# About this task
Your answer must be the full listing, repeated word for word.
(Given data)
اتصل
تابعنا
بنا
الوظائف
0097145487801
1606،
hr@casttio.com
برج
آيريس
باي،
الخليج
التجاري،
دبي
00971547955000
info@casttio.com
(End Given data)
# Answer to the exercise
اتصل
تابعنا
بنا
الوظائف
0097145487801
1606،
hr@casttio.com
برج
آيريس
باي،
الخليج
التجاري،
دبي
00971547955000
info@casttio.com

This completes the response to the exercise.